I remain disgusted with what I saw. Common sense tells everyone this was wrong. This reflects poorly on all of us within the Law Enforcement Community. Officers in Minnesota restrained Mr. Floyd for upwards of 8 minutes. One officer held his knee on Mr. Floyd’s neck who pleaded with them repeatedly that he couldn’t breathe. None of the officers interceded or changed their tactics. That was wrong. I have been a Police Officer for 37 years, having worked prior for the San Rafael Police and Oakland Police Departments. I have been involved in countless arrests where a person had to be restrained. I have never used such a technique nor seen any other officer do so. This is not how we are trained.
As a police supervisor and now Police Chief, I impart upon my officers to always treat everyone with the utmost respect, even those who may not be cooperative. All police contact, be it positive or negative, should end with all persons treated fairly with dignity and respect. During an arrest, we only use approved and trained tactics. We only use the amount of force necessary to complete that arrest and nothing more. I won’t stand for any mistreatment of anyone we encounter. I can assure you that my officers understand this as well and subscribe to my philosophy. Lieutenant Rico Tabaranza and I are meeting with each officer and having dialog on this topic. These conversations include the re-enforcement of our training tactics and what we expect of them here in the Fairfax community.
I have been asked countless times since this incident if the Fairfax Police Department has Body Worn Cameras. The answer is yes. With our Town Council’s support, these were funded and implemented in January, 2015. They capture all encounters officers have in just about every citizen contact and always capture every aspect of an individual’s arrest.

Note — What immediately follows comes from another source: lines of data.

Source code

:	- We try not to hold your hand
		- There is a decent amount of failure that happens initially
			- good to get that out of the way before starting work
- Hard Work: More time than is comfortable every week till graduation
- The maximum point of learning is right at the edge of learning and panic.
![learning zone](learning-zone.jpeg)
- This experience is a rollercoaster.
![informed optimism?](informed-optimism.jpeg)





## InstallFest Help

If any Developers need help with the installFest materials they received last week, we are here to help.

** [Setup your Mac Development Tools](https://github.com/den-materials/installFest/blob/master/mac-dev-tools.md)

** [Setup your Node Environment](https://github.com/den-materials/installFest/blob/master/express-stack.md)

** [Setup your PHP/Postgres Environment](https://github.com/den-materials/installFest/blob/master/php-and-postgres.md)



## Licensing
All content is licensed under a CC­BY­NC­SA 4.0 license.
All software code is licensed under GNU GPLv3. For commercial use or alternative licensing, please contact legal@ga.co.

I understand the outrage and frustration with this and many other incidents and deaths that have occurred at the hands of Law Enforcement officers. I agree that there have been far too many of these incidents. I also know that the vast majority of our Law Enforcement officers across the nation are fine dedicated public servants trying to do the right thing. Tragic events such as this are disheartening. They are damaging to the Law Enforcement Community. Every negative incident sets us all back, and it takes far too much time to re-build trust in our communities.
I stand by all those who are peacefully protesting. Fairfax is a very unique community and I appreciate the opportunity to have worked here for the past 20 years, with the past 10 years as your Police Chief. We have a remarkable group of diverse men and women who are your officers, dispatchers and support staff. They come to work every day and make a positive impact in our community. As always, I thank you for your past and continued support of the entire Fairfax Police Department and me.